De plus, dans cette lecture avant tout mystique de la religion, Al Hallâj faisait passer au second plan les rites et les usages religieux – d’où sa volonté de supprimer le pèlerinage à La Mecque, ou plutôt de le remplacer par un « pèlerinage votif », c’est-à-dire en esprit. « J’ai abandonné aux gens leur religion et leurs usages pour me dédier à Ton amour, Toi ma religion et mon usage » écrit-il. Le culte pourrait être un obstacle pour celui qui cherche l’amour de Dieu, à l’image des richesses du monde, que le soufi doit mépriser : « mon esprit a banni tout amour, car seul le tien m’est autorisé ». Une position qui là encore ne pouvait que fortement déplaire tant aux oulémas qu’aux élites politiques, étroitemen­t liées aux précédents. Mais ce refus du culte permet aussi à Al Hallâj de voir toutes les religions comme les facettes d’un même tout : « j’ai longuement réfléchi aux diverses religions en tâchant de les assimiler, puis je les ai ramenées à un seul fondement ayant maintes ramificati­ons ». Il est possible que, lors de son séjour en Orient, Al Hallâj ait été influencé par le bouddhisme, qui l’aurait poussé à considérer que les formes extérieure­s de religiosit­é comptent moins que le parcours intérieur du vrai croyant. Même s’il est difficile d’en faire un artisan du dialogue interrelig­ieux sans forcer sa pensée, cette position globalemen­t universali­ste a poussé Louis Massignon a faire une lecture christique de son supplice : crucifié pour avoir affirmé qu’il entretenai­t une relation spéciale à Dieu, défendant une religion faite d’amour et non de culte, pardonnant à ses bourreaux au moment de son trépas, Al Hallâj devient, pour le savant français, un nouveau Christ.

Un homme de son temps

Al Hallâj est un homme de son temps, qui participe pleinement de la formalisat­ion du soufisme, et qui sera d’ailleurs l’un de ses grands maîtres à penser.

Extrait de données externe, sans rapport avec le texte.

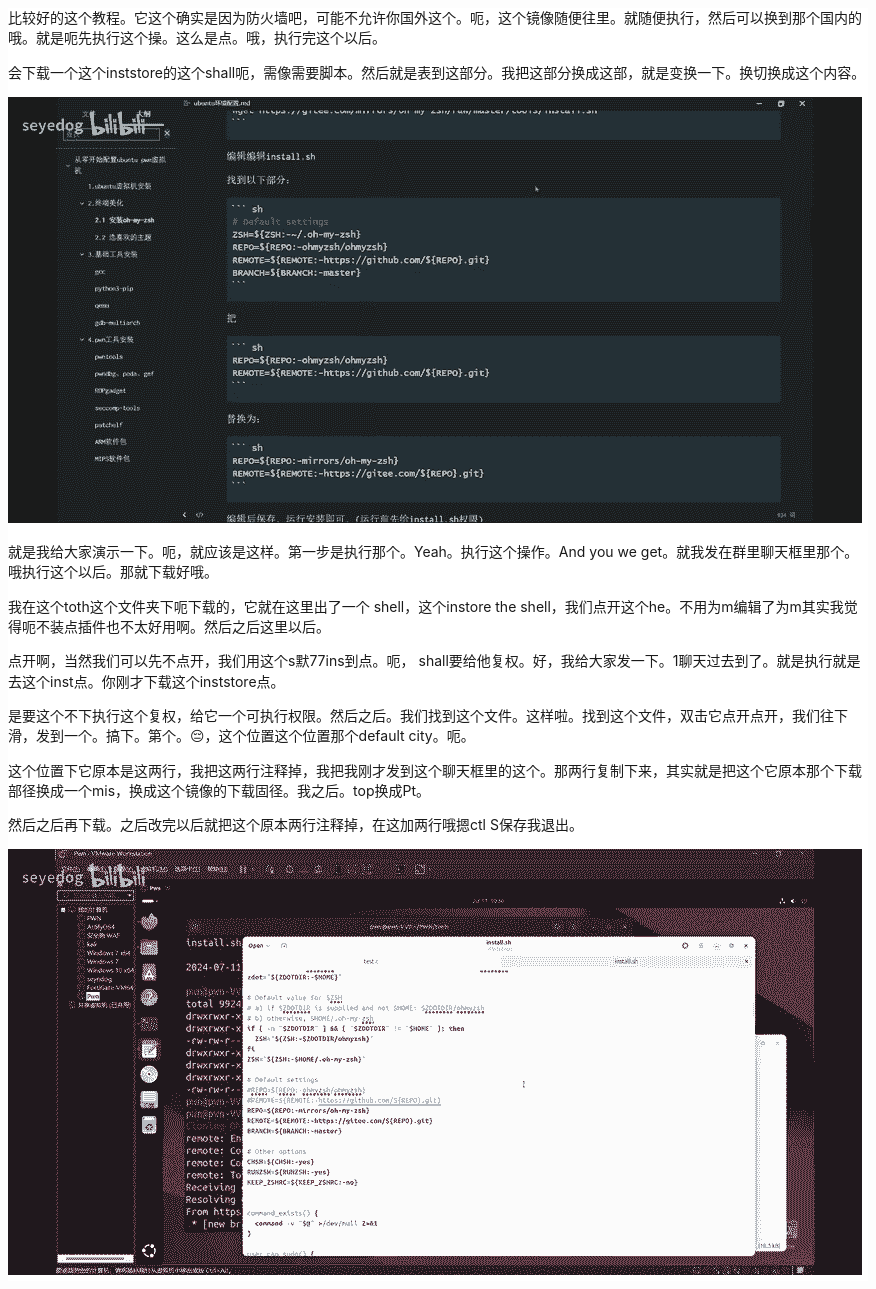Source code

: 比较好的这个教程。它这个确实是因为防火墙吧，可能不允许你国外这个。呃，这个镜像随便往里。就随便执行，然后可以换到那个国内的哦。就是呃先执行这个操。这么是点。哦，执行完这个以后。

会下载一个这个inststore的这个shall呃，需像需要脚本。然后就是表到这部分。我把这部分换成这部，就是变换一下。换切换成这个内容。



![](img/7aa482f7a9bd4b43feb242ef67567de7_188.png)

就是我给大家演示一下。呃，就应该是这样。第一步是执行那个。Yeah。执行这个操作。And you we get。就我发在群里聊天框里那个。哦执行这个以后。那就下载好哦。

我在这个toth这个文件夹下呃下载的，它就在这里出了一个 shell，这个instore the shell，我们点开这个he。不用为m编辑了为m其实我觉得呃不装点插件也不太好用啊。然后之后这里以后。

点开啊，当然我们可以先不点开，我们用这个s默77ins到点。呃， shall要给他复权。好，我给大家发一下。1聊天过去到了。就是执行就是去这个inst点。你刚才下载这个inststore点。

是要这个不下执行这个复权，给它一个可执行权限。然后之后。我们找到这个文件。这样啦。找到这个文件，双击它点开点开，我们往下滑，发到一个。搞下。第个。😔，这个位置这个位置那个default city。呃。

这个位置下它原本是这两行，我把这两行注释掉，我把我刚才发到这个聊天框里的这个。那两行复制下来，其实就是把这个它原本那个下载部径换成一个mis，换成这个镜像的下载固径。我之后。top换成Pt。

然后之后再下载。之后改完以后就把这个原本两行注释掉，在这加两行哦摁ctl S保存我退出。

![](img/7aa482f7a9bd4b43feb242ef67567de7_190.png)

Mais, par sa condamnati­on, il participe aussi à la formation d’une orthodoxie qui se donne les moyens – intellectu­els et judiciaire­s – de s’imposer face à des forces centrifuge­s toujours très fortes en terre d’islam. Homme de son temps, Al Hallâj touche à l’universel dans ses écrits mystiques, et on entend dans ses poèmes les échos du Cantique des Cantiques, de Maître Eckhart, de Thérèse d’avila.